I know this structure as the structure of DNS query header ...

typedef struct _DNS_HEADER {
    unsigned short id;       // identification number
    unsigned char qr :1;     // query/response flag
    unsigned char opcode :4; // purpose of message
    unsigned char aa :1;     // authoritative answer
    unsigned char tc :1;     // truncated message
    unsigned char rd :1;     // recursion desired
    unsigned char ra :1;     // recursion available
    unsigned char z :1;      // its z! reserved
    unsigned char ad :1;     // authenticated data
    unsigned char cd :1;     // checking disabled
    unsigned char rcode :4;  // response code
    unsigned short q_count;  // number of question entries
    unsigned short ans_count; // number of answer entries
    unsigned short auth_count; // number of authority entries
    unsigned short add_count; // number of resource entries
} DNS_HEADER;

+ question query and ...

but there is a problem here: I created a socket socket(AF_INET,SOCK_DGRAM,IPPROTO_UDP) and i created a query request:

id = htons(10000);
qr = 0;
opcode = 0
aa = 0
tc = 0
rd = 1
ra = 0
z = 0 
ad = 0
cd = 0
q_count = 1
ans_count = 0
auth_count = 0
add_count = 0

and my question ->

3,'w','w','w',4,'s','i','t','e',3,'c','o','m',0

TYPE = htons(1)
CLASS = htons(1)

I sent this request to my special DNS server (bind) and I think there was a problem. Sometimes DNS server didn't responded me and even on response, it wasn't a true response (everything was 0 and nothing received except same header (12-BYTE))

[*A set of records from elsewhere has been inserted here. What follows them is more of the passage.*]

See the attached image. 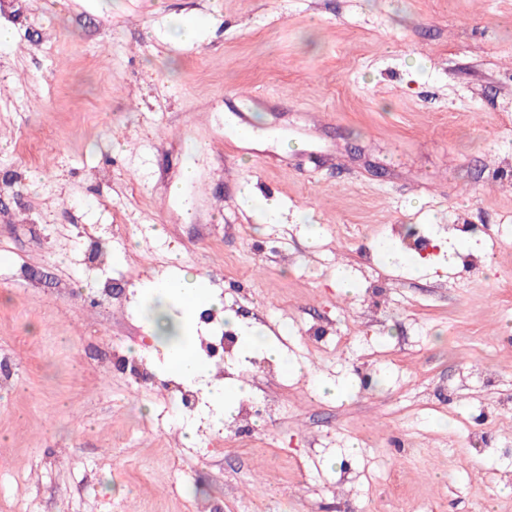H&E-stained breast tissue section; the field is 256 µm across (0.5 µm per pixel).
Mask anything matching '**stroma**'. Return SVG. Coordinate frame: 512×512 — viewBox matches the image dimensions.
Masks as SVG:
<instances>
[{
    "label": "stroma",
    "instance_id": "1",
    "mask_svg": "<svg viewBox=\"0 0 512 512\" xmlns=\"http://www.w3.org/2000/svg\"><path fill=\"white\" fill-rule=\"evenodd\" d=\"M0 26V512H512V0H5ZM473 235L467 268L411 248ZM173 266L297 365L217 366L280 406L249 434L148 337L137 285Z\"/></svg>",
    "mask_w": 512,
    "mask_h": 512
}]
</instances>
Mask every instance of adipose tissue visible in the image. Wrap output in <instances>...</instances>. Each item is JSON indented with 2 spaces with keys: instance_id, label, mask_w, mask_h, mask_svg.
I'll list each match as a JSON object with an SVG mask.
<instances>
[{
  "instance_id": "obj_1",
  "label": "adipose tissue",
  "mask_w": 512,
  "mask_h": 512,
  "mask_svg": "<svg viewBox=\"0 0 512 512\" xmlns=\"http://www.w3.org/2000/svg\"><path fill=\"white\" fill-rule=\"evenodd\" d=\"M145 288L154 294L173 299L182 311L181 316L168 317L166 306L154 309L148 323L154 340L165 345L169 355L165 368L176 379L190 383L199 378L210 379L207 394L216 420L234 412L246 393L240 383H229L215 378L214 371L200 356L195 344L186 342L187 329L202 310L219 307L220 300L209 291L204 278L173 269L163 273Z\"/></svg>"
}]
</instances>
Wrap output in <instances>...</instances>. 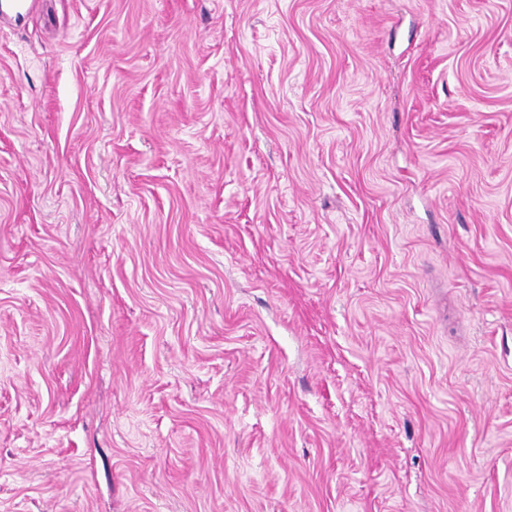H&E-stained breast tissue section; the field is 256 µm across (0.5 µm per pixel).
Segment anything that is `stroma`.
<instances>
[{"instance_id":"35a3bbf8","label":"stroma","mask_w":512,"mask_h":512,"mask_svg":"<svg viewBox=\"0 0 512 512\" xmlns=\"http://www.w3.org/2000/svg\"><path fill=\"white\" fill-rule=\"evenodd\" d=\"M0 512H512V0L0 10Z\"/></svg>"}]
</instances>
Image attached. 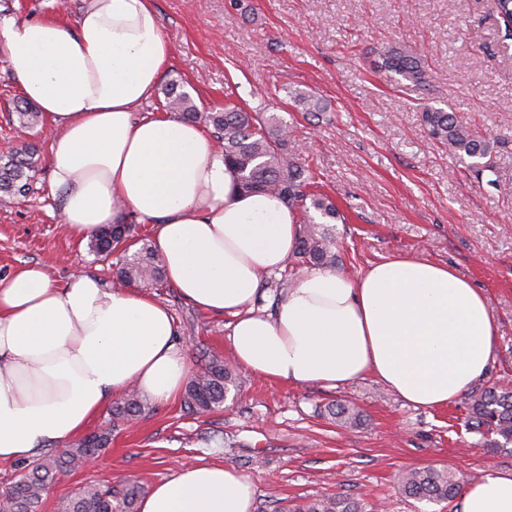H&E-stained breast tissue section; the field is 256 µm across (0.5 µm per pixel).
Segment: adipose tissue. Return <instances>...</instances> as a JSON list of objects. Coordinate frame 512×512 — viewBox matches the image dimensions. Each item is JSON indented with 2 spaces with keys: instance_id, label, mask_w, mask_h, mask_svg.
<instances>
[{
  "instance_id": "obj_1",
  "label": "adipose tissue",
  "mask_w": 512,
  "mask_h": 512,
  "mask_svg": "<svg viewBox=\"0 0 512 512\" xmlns=\"http://www.w3.org/2000/svg\"><path fill=\"white\" fill-rule=\"evenodd\" d=\"M172 50L152 0H82L76 25L0 20L23 97L53 128L48 166L71 235L133 215L152 226L168 281L231 316L234 361L260 378L328 388L371 376L407 403L439 408L487 373L498 324L484 292L453 267L395 255L356 277L302 271L272 315L254 312L261 274L292 256L299 214L242 192L201 126L138 115ZM177 326L149 296L38 263L0 280V463L80 435L112 394L158 402L189 376ZM255 486L221 464L159 481L139 512H253ZM462 512H512V471L468 485Z\"/></svg>"
}]
</instances>
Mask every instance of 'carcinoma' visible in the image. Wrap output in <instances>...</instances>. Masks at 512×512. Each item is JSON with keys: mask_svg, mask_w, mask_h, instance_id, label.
<instances>
[{"mask_svg": "<svg viewBox=\"0 0 512 512\" xmlns=\"http://www.w3.org/2000/svg\"><path fill=\"white\" fill-rule=\"evenodd\" d=\"M380 70L401 77L415 87L425 83L421 56L413 51L390 50L383 54ZM165 111L204 126L224 153L236 175L238 186L246 192L269 191L288 204L308 213L301 222L294 257L299 266L336 267V238L328 223L339 217L336 205L321 193L309 192L310 175L288 150V129L274 114L246 112L235 105L201 112L184 84L172 80L163 89ZM19 123L32 127L39 112L25 99L17 104ZM422 122L437 143L448 147L458 158L470 160L476 176L495 173L498 142L462 124L455 113L426 106ZM38 149L34 145L16 148L0 155V201L24 197L37 172ZM136 250H131V247ZM90 248L97 259H108L115 250L122 251V262L114 271L124 284L160 285L164 274L160 259L151 245L136 238L135 225L112 224L92 241ZM237 386L230 366L212 357L191 374L184 406L191 412L221 410L230 388ZM146 409L137 390L130 389L112 406V420L140 415ZM336 424L355 427L361 424L362 411L350 403H336L328 408ZM466 427L481 436L488 448L512 445V387L494 386L468 395ZM114 425L107 424L83 436L61 450L51 451L33 464L26 465L20 478L0 491V501L11 512H41L48 489L58 477L82 467L87 458L98 456L112 444ZM401 491L419 501L449 502L464 485V479L447 468L426 467L401 474ZM144 486L128 480L119 490L109 485L86 484L61 499L58 512H137L136 505ZM273 512H363L360 503L336 495L309 501H290Z\"/></svg>", "mask_w": 512, "mask_h": 512, "instance_id": "carcinoma-1", "label": "carcinoma"}]
</instances>
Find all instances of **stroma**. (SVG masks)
<instances>
[{
  "label": "stroma",
  "mask_w": 512,
  "mask_h": 512,
  "mask_svg": "<svg viewBox=\"0 0 512 512\" xmlns=\"http://www.w3.org/2000/svg\"><path fill=\"white\" fill-rule=\"evenodd\" d=\"M172 48L165 79L186 81L204 112L237 104L273 113L291 131L289 146L318 189L335 203L337 270L356 274L394 255L452 265L484 291L499 333L494 361L479 387L512 385V37L493 0H153ZM81 0H0V18L47 16L74 23ZM393 48L421 52L423 87L377 70ZM324 109L302 111L297 94ZM18 83L0 55V144L40 148L30 194L0 206V277L25 263L56 280L82 271L110 281L87 244L70 235L50 182L51 127L20 126ZM456 113L498 141V185L432 141L424 106ZM145 292L175 319L190 365L230 358L227 316L202 311L170 284ZM223 410L189 414L182 399L150 402L126 421L92 465L46 496L42 512L88 482L149 484L184 465L221 463L256 487L253 512L275 502L343 494L365 512H462L460 500L405 497L396 476L433 466L468 479L512 471V451L484 448L465 427L467 406L414 408L365 378L333 389L294 386L239 372ZM359 406L362 424H334L329 404Z\"/></svg>",
  "instance_id": "stroma-1"
}]
</instances>
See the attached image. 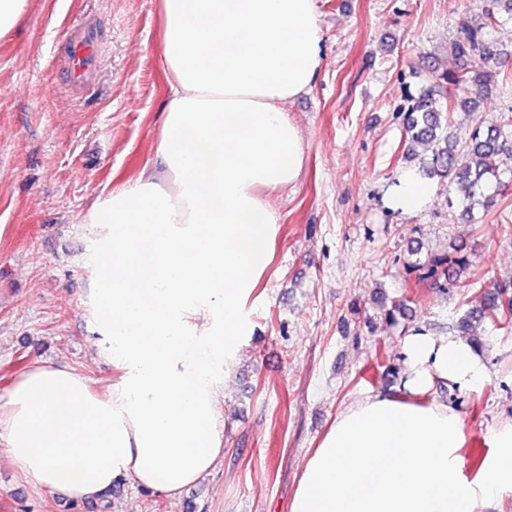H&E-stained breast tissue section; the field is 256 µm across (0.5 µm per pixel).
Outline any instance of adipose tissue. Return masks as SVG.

I searched and I found out that there is a problem with my DNS header and it Must be like this ->

typedef struct _DNS_HEADER {
    unsigned short id;       // identification number

    unsigned char rd :1;     // recursion desired
    unsigned char tc :1;     // truncated message
    unsigned char aa :1;     // authoritative answer
    unsigned char opcode :4; // purpose of message
    unsigned char qr :1;     // query/response flag

    unsigned char rcode :4;  // response code
    unsigned char cd :1;     // checking disabled
    unsigned char ad :1;     // authenticated data
    unsigned char z :1;      // its z! reserved
    unsigned char ra :1;     // recursion available

    unsigned short q_count;  // number of question entries
    unsigned short ans_count; // number of answer entries
    unsigned short auth_count; // number of authority entries
    unsigned short add_count; // number of resource entries
} DNS_HEADER;

something about little-big endian. I changed my structure to this structure and I sent request and DONE - everything worked and there wasn't any problem, but this is my problem: I don't get it what this is this. Yes, I read about little-big endian a little but still i don't get it:

1. Why haven't other websites that teaches about DNS format mentioned this? They teach with the first structure.
2. What is this? Why we must change the higher 8 bits of the second 16 bits to be the lower 8 bits of the second 16 bits?

Answer 1

Why haven't other websites that teaches about DNS format mentioned this? They teach with the first structure.

I can't possibly answer that. Most networking litterature I've come across mentions network byte order and the motivation for it.

Why we must change the higher 8 bits of the second 16 bits to be the lower 8 bits of the second 16 bits?

The motivation for it is found in "[IEN-137] Cohen, D., "ON HOLY WARS AND A PLEA FOR PEACE", IEN 137, USC/ISI, April 1980." that is referred to in a Internet Engineering Task Force draft: Network Byte Order

Background and Motivation

The document "ON HOLY WARS AND A PLEA FOR PEACE" [IEN-137] written in 1980 argues that the industry should settle on a single byte order. Since then, the IETF has largely settled on a single byte order known as "Network Byte Order" and this memo is intended to record that rough concensus. Unfortunately, the "holy war" continues among CPU manufacturers.

The last sentence is what this comes down to.

Some CPU models use Big-Endian and others use Little-Endian. There are even those using a mix.

Two bytes (in binary form) representing a std::uint16_t:

Big-Endian: 10000000 00000000 means ‭32768‬ (decimal).
Little-Endian: 10000000 00000000 means ‭128 (decimal).

If there was no agreement on how to interpret these two bytes, communication would be very hard.